The dueling teams of lawyers have spent millions creating elaborate presentations, trying for the last three days to convince a jury of average folks in a federal district court in eastern Texas that their side was right.
If the jury had upheld the patents, there would have been a potentially brutal damages phase in which Google, YouTube, Yahoo, Amazon, Adobe, JC Penney, CDW Corp. and Staples would have been sued for infringement and been asked for more than $600 million in damages, with the majority of that coming from Google and Yahoo.
The Eolas patents were denounced for years before this week's landmark trial, but managed to survive repeated re-exams at the United States Patent and Trade Office.
However, Thursday's verdict is likely a setback Eolas can't overcome. It may well be appealed, but that will be a long process, and in the meantime Eolas won't be able to go after new targets.

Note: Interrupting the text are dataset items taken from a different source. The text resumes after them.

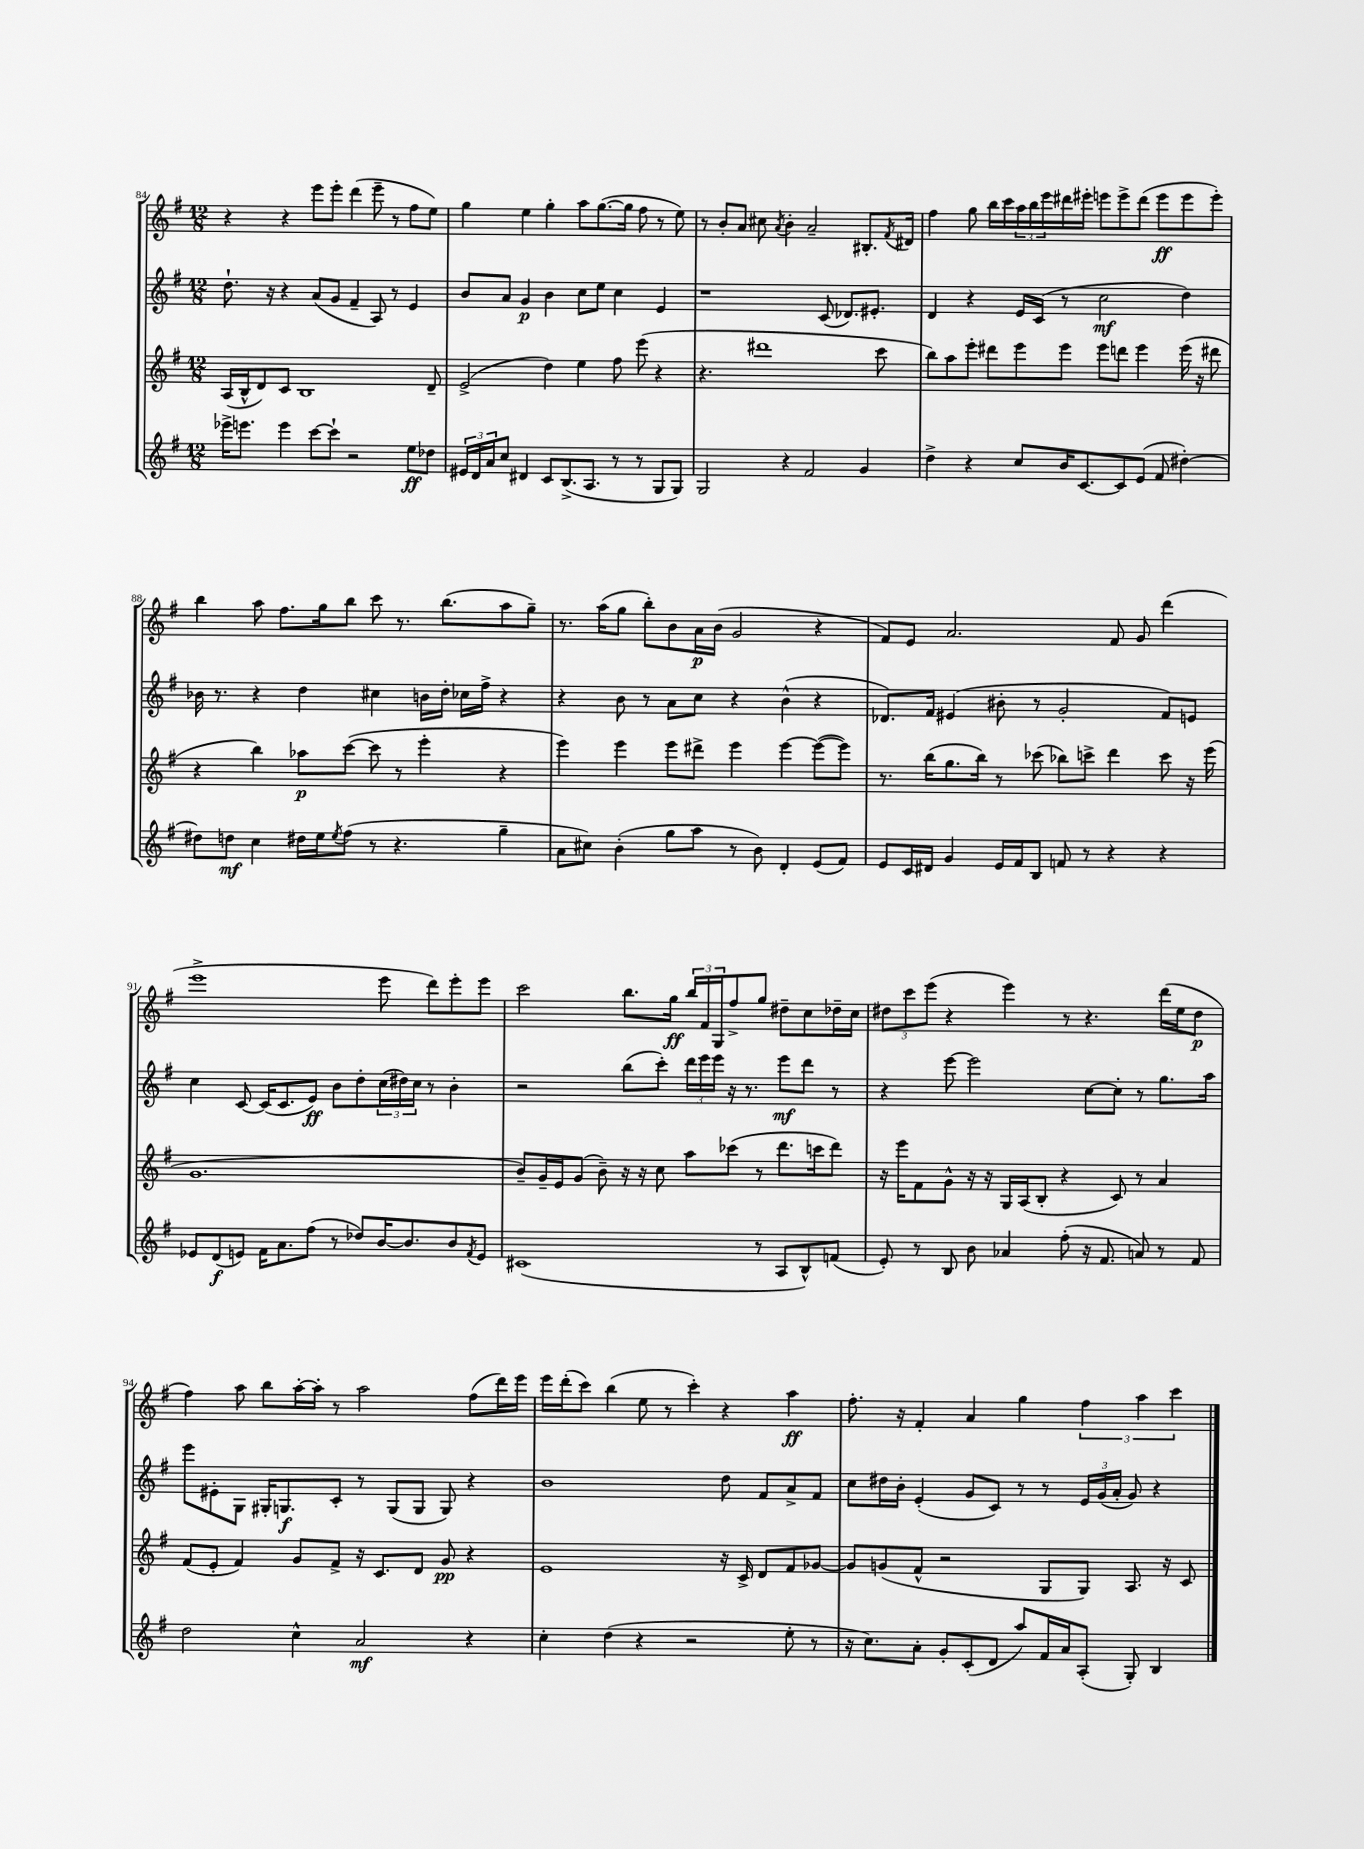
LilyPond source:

<<
\new StaffGroup <<
\new Staff = "s0" {
    \clef treble \key g \major \numericTimeSignature \time 12/8
    r4 r4 e'''8 e'''8-. d'''4( e'''8-- r8 fis''8 e''8) |
    g''4 e''4 g''4-. a''8 g''8.~( g''16 fis''8 r8 e''8) |
    r8 b'8-. a'8 cis''8 \acciaccatura { a'8 } b'4-. a'2-- bis8.-. \acciaccatura { fis'8 } dis'16 |
    fis''4 g''8 b''16 c'''16 \tuplet 3/2 { a''16 b''16 e'''16 } dis'''16 eis'''16-. e'''8 e'''8-> dis'''8( e'''8\ff e'''8 e'''8-.) |
    b''4 a''8 fis''8. g''16 b''8 c'''8 r8. b''8.( a''8 g''8--) |
    r8. a''16( g''8 b''8-.) b'8 a'16\p b'16( g'2 r4 |
    fis'8) e'8 a'2. fis'8 g'8 d'''4( |
    e'''1-> e'''8 d'''8) e'''8-. e'''8 |
    c'''2 b''8. g''16\ff \tuplet 3/2 { b''16 fis'16 g16 } fis''8-> g''8 dis''8-- c''8 des''16-- c''16 |
    \tuplet 3/2 { dis''8 c'''8 e'''8( } r4 e'''4) r8 r4. d'''16( e''16 dis''8\p |
    fis''4) a''8 b''8 a''16~-. a''16-. r8 a''2 fis''8( d'''16) e'''16 |
    e'''16 d'''16-.( c'''8) b''4( e''8 r8 c'''4-.) r4 a''4\ff |
    fis''8.-. r16 fis'4-. a'4 g''4 \tuplet 3/2 { fis''4 a''4 c'''4 } \bar "|." |
}
\new Staff = "s1" {
    \clef treble \key g \major \numericTimeSignature \time 12/8
    d''8.-! r16 r4 a'8( g'8 fis'4-- a8) r8 e'4 |
    b'8 a'8 g'4\p b'4 c''8 e''8 c''4 e'4 |
    r1 c'8( des'8.) eis'8.-. |
    d'4 r4 e'16 c'16( r8 c''2\mf d''4) |
    bes'16 r8. r4 d''4 cis''4 b'16 d''16-. ces''16 fis''16-> r4 |
    r4 b'8 r8 a'8 c''8 r4 b'4-^( r4 |
    des'8.) fis'16 eis'4( bis'8-. r8 g'2-. fis'8) e'8 |
    c''4 c'8~ c'16( c'8. e'8\ff) b'8 d''8-. \tuplet 3/2 { c''16( dis''16) c''16 } r8 b'4-. |
    r2 b''8( c'''8-.) \tuplet 3/2 { d'''16 e'''16 e'''16 } r16 r8. e'''8\mf d'''8 r8 |
    r4 e'''8~ e'''2 c''8~ c''8-. r8 g''8. a''16 |
    e'''8 eis'8-. g8 gis16-. g8.\f c'8-. r8 g8( g8 g8) r4 |
    b'1 d''8 fis'8 a'8-> fis'8 |
    c''8 dis''16 b'16-. e'4-.( g'8 c'8) r8 r8 \tuplet 3/2 { e'16 g'16( a'16-. } g'8) r4 \bar "|." |
}
\new Staff = "s2" {
    \clef treble \key g \major \numericTimeSignature \time 12/8
    a16( b16-^ d'8) c'8 b1 d'8-- |
    e'2->( d''4) e''4 fis''8 e'''8( r4 |
    r4. dis'''1 c'''8 |
    b''8) a''8 e'''8-. dis'''8 e'''8 e'''8 e'''8 d'''8 e'''4 e'''16( r16 dis'''8 |
    r4 b''4) aes''8\p c'''8~( c'''8 r8 e'''4-. r4 |
    e'''4) e'''4 e'''8 dis'''8-> e'''4 e'''4~ e'''8~( e'''8) |
    r8. b''16( g''8. b''16) r8 ces'''8( bes''8) c'''8-> d'''4 c'''8 r16 e'''16( |
    g'1. |
    b'8--) g'16-- e'16 g'8( b'8--) r16 r16 c''8 a''8 ces'''8( r8 d'''8. c'''16 d'''8) |
    r16 e'''16 fis'8 g'8-^ r16 r16 g16 a16( b8-. r4 c'8) r8 a'4 |
    fis'8( e'8-. fis'4) g'8 fis'8-> r16 c'8. d'8 g'8\pp r4 |
    e'1 r16 c'16-> d'8 fis'8 ges'8~ |
    ges'8 g'8( fis'8-^ r2 g8 g8) a8. r16 c'8 \bar "|." |
}
\new Staff = "s3" {
    \clef treble \key g \major \numericTimeSignature \time 12/8
    ees'''16-> e'''8. e'''4 c'''8~ c'''8-! r2 e''8\ff des''8 |
    \tuplet 3/2 { eis'16 d'16 a'16 } c''8 dis'4 c'8 b8.->( a8. r8 r8 g8 g8) |
    g2 r4 fis'2 g'4 |
    d''4-> r4 c''8 b'16 c'8.~ c'8 e'8( fis'8 dis''4~-.) |
    dis''8 d''8\mf c''4 dis''16 e''16 \acciaccatura { e''8 } fis''8( r8 r4. g''4-- |
    a'8 cis''8) b'4-.( g''8 a''8 r8 b'8) d'4-. e'8( fis'8) |
    e'8 c'16 dis'16 g'4 e'16 fis'16 b8 f'8 r8 r4 r4 |
    ees'8 d'8\f( e'8) fis'16 a'8. fis''8( r8 des''8) b'16~ b'8. b'8 \acciaccatura { fis'8 } e'8 |
    cis'1( r8 a8 b8-^) f'8( |
    e'8-.) r8 b8 b'8 aes'4 fis''8-.( r16 fis'8. a'8) r8 fis'8 |
    d''2 c''4-^ a'2\mf r4 |
    c''4-. d''4( r4 r2 e''8-. r8 |
    r16 c''8.) a'8-. g'8-. c'8-.( d'8 a''8) fis'16 a'16 a8-.( g8-.) b4 \bar "|." |
}
>>
>>
\layout { \context { \Score currentBarNumber = #84 } }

After the trial, Judge Leonard Davis visited with the jurors a while, as is his custom. They were awed, I'm told—as they often are—why such an important web case ended up in Tyler.
Apparently they were a little star-struck by Tim Berners-Lee, although you certainly couldn't tell during trial.
At "Rick's on the Square" opposite the courthouse, defense lawyers were celebrating. There was a giddy atmosphere; these folks truly felt like they saved the Web today.
As for the winner's reactions: Yahoo spokeswoman Dana Lengkeek said: "Yahoo is pleased with the outcome of the case and the jury's decision, and we thank the jury for their time and commitment to this case. Yahoo respects intellectual property and will continue to protect its freedom to operate by defending itself against meritless claims."
Google spokesman Jim Prosser was less effusive. "We are pleased that the court found the patents invalid, as it affirms our assertion that the claims are without merit," Prosser said.
Despite winning, Amazon declined to comment.
Lead Eolas attorney Mike McKool did not return a call seeking comment.
As for the many companies that settled with Eolas, they might be regretting that pragmatic decision in light of the verdict.
Those companies include: Apple, Argosy Publishing, Blockbuster, Citigroup, eBay, Frito-Lay, JP Morgan Chase, New Frontier Media, Office Depot, Perot Systems, Playboy Enterprises International, Rent-A-Center, Sun Microsystems (bought by Oracle while this litigation was underway), and Texas Instruments.